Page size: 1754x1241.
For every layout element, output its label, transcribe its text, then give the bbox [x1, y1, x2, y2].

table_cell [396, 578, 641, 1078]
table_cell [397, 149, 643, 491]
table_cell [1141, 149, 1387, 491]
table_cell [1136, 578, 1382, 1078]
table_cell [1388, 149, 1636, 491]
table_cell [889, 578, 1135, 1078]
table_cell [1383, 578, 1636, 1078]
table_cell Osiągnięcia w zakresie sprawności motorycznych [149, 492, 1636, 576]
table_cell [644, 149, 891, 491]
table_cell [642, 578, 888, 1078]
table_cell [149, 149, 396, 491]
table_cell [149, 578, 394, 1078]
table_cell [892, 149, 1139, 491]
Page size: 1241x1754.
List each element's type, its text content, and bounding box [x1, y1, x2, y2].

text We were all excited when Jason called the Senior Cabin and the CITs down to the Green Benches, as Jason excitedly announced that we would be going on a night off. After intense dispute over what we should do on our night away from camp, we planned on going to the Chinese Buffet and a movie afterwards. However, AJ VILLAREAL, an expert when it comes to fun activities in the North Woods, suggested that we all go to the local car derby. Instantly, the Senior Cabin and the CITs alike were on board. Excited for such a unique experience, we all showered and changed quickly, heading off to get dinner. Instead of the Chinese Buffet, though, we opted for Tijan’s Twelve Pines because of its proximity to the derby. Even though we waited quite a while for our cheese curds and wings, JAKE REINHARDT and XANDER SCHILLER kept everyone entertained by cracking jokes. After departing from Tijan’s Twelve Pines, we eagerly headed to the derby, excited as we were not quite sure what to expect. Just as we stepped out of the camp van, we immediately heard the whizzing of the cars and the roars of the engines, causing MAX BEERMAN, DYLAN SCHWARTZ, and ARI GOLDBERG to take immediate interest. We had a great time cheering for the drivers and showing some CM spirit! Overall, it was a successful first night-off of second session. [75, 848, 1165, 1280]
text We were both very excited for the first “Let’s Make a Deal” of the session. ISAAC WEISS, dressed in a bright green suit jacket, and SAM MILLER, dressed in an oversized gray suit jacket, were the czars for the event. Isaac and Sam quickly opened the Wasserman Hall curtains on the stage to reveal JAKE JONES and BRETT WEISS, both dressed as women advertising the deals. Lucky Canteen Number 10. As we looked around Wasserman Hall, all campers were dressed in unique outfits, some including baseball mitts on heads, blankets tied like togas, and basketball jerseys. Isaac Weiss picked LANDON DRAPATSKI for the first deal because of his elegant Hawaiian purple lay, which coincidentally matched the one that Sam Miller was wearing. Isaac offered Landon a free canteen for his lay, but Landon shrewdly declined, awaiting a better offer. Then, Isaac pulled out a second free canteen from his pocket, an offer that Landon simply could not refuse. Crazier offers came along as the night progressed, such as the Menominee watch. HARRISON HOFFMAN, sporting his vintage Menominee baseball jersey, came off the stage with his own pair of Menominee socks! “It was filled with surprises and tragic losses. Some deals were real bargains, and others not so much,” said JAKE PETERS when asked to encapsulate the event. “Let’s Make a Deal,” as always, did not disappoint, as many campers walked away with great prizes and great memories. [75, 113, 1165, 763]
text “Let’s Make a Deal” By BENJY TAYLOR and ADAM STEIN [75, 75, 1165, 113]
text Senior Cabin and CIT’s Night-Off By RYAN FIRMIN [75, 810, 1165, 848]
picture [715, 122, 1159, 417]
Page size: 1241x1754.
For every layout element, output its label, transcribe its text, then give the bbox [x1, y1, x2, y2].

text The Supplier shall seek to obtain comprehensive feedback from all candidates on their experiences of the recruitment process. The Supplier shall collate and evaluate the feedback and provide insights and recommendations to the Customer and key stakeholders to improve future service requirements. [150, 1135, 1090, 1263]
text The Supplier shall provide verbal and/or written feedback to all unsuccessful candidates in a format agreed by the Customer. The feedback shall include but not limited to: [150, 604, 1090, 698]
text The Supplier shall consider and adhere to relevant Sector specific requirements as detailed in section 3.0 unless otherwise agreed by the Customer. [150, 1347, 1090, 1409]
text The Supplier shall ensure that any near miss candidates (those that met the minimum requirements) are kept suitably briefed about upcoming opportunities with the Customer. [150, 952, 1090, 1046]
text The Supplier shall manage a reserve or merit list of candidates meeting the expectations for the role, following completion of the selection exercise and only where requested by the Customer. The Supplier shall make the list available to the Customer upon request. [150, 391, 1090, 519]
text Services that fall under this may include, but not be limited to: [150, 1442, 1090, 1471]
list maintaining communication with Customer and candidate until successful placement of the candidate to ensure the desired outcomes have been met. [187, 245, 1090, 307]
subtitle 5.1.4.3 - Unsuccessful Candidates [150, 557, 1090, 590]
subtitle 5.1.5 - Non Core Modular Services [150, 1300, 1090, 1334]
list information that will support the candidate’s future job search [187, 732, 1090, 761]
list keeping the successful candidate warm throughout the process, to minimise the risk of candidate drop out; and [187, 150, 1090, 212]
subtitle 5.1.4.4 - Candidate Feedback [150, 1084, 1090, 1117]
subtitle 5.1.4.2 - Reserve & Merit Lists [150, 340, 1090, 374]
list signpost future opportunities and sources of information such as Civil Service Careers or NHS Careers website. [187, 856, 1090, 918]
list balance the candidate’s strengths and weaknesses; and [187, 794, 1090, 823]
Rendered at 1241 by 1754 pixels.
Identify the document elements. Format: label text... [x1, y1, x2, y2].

------

| Task to carry out |
Reproduce the records above exactly as they appear.

| Task answer |
Page size: 1754x1241.
For every layout element, output its label, transcribe its text, then give the bbox [x1, y1, x2, y2].

table_cell [396, 578, 641, 1078]
table_cell [397, 149, 643, 491]
table_cell [1141, 149, 1387, 491]
table_cell [1136, 578, 1382, 1078]
table_cell [1388, 149, 1636, 491]
table_cell [889, 578, 1135, 1078]
table_cell [1383, 578, 1636, 1078]
table_cell Osiągnięcia w zakresie sprawności motorycznych [149, 492, 1636, 576]
table_cell [644, 149, 891, 491]
table_cell [642, 578, 888, 1078]
table_cell [149, 149, 396, 491]
table_cell [149, 578, 394, 1078]
table_cell [892, 149, 1139, 491]
Page size: 1241x1754.
List each element's type, its text content, and bounding box [x1, y1, x2, y2].

text We were all excited when Jason called the Senior Cabin and the CITs down to the Green Benches, as Jason excitedly announced that we would be going on a night off. After intense dispute over what we should do on our night away from camp, we planned on going to the Chinese Buffet and a movie afterwards. However, AJ VILLAREAL, an expert when it comes to fun activities in the North Woods, suggested that we all go to the local car derby. Instantly, the Senior Cabin and the CITs alike were on board. Excited for such a unique experience, we all showered and changed quickly, heading off to get dinner. Instead of the Chinese Buffet, though, we opted for Tijan’s Twelve Pines because of its proximity to the derby. Even though we waited quite a while for our cheese curds and wings, JAKE REINHARDT and XANDER SCHILLER kept everyone entertained by cracking jokes. After departing from Tijan’s Twelve Pines, we eagerly headed to the derby, excited as we were not quite sure what to expect. Just as we stepped out of the camp van, we immediately heard the whizzing of the cars and the roars of the engines, causing MAX BEERMAN, DYLAN SCHWARTZ, and ARI GOLDBERG to take immediate interest. We had a great time cheering for the drivers and showing some CM spirit! Overall, it was a successful first night-off of second session. [75, 848, 1165, 1280]
text We were both very excited for the first “Let’s Make a Deal” of the session. ISAAC WEISS, dressed in a bright green suit jacket, and SAM MILLER, dressed in an oversized gray suit jacket, were the czars for the event. Isaac and Sam quickly opened the Wasserman Hall curtains on the stage to reveal JAKE JONES and BRETT WEISS, both dressed as women advertising the deals. Lucky Canteen Number 10. As we looked around Wasserman Hall, all campers were dressed in unique outfits, some including baseball mitts on heads, blankets tied like togas, and basketball jerseys. Isaac Weiss picked LANDON DRAPATSKI for the first deal because of his elegant Hawaiian purple lay, which coincidentally matched the one that Sam Miller was wearing. Isaac offered Landon a free canteen for his lay, but Landon shrewdly declined, awaiting a better offer. Then, Isaac pulled out a second free canteen from his pocket, an offer that Landon simply could not refuse. Crazier offers came along as the night progressed, such as the Menominee watch. HARRISON HOFFMAN, sporting his vintage Menominee baseball jersey, came off the stage with his own pair of Menominee socks! “It was filled with surprises and tragic losses. Some deals were real bargains, and others not so much,” said JAKE PETERS when asked to encapsulate the event. “Let’s Make a Deal,” as always, did not disappoint, as many campers walked away with great prizes and great memories. [75, 113, 1165, 763]
text “Let’s Make a Deal” By BENJY TAYLOR and ADAM STEIN [75, 75, 1165, 113]
text Senior Cabin and CIT’s Night-Off By RYAN FIRMIN [75, 810, 1165, 848]
picture [715, 122, 1159, 417]
Page size: 1241x1754.
For every layout element, output its label, transcribe its text, then give the bbox [x1, y1, x2, y2].

text The Supplier shall seek to obtain comprehensive feedback from all candidates on their experiences of the recruitment process. The Supplier shall collate and evaluate the feedback and provide insights and recommendations to the Customer and key stakeholders to improve future service requirements. [150, 1135, 1090, 1263]
text The Supplier shall provide verbal and/or written feedback to all unsuccessful candidates in a format agreed by the Customer. The feedback shall include but not limited to: [150, 604, 1090, 698]
text The Supplier shall consider and adhere to relevant Sector specific requirements as detailed in section 3.0 unless otherwise agreed by the Customer. [150, 1347, 1090, 1409]
text The Supplier shall ensure that any near miss candidates (those that met the minimum requirements) are kept suitably briefed about upcoming opportunities with the Customer. [150, 952, 1090, 1046]
text The Supplier shall manage a reserve or merit list of candidates meeting the expectations for the role, following completion of the selection exercise and only where requested by the Customer. The Supplier shall make the list available to the Customer upon request. [150, 391, 1090, 519]
text Services that fall under this may include, but not be limited to: [150, 1442, 1090, 1471]
list maintaining communication with Customer and candidate until successful placement of the candidate to ensure the desired outcomes have been met. [187, 245, 1090, 307]
subtitle 5.1.4.3 - Unsuccessful Candidates [150, 557, 1090, 590]
subtitle 5.1.5 - Non Core Modular Services [150, 1300, 1090, 1334]
list information that will support the candidate’s future job search [187, 732, 1090, 761]
list keeping the successful candidate warm throughout the process, to minimise the risk of candidate drop out; and [187, 150, 1090, 212]
subtitle 5.1.4.4 - Candidate Feedback [150, 1084, 1090, 1117]
subtitle 5.1.4.2 - Reserve & Merit Lists [150, 340, 1090, 374]
list signpost future opportunities and sources of information such as Civil Service Careers or NHS Careers website. [187, 856, 1090, 918]
list balance the candidate’s strengths and weaknesses; and [187, 794, 1090, 823]
Rendered at 1241 by 1754 pixels.
Identify the document elements. Format: label text... [x1, y1, x2, y2].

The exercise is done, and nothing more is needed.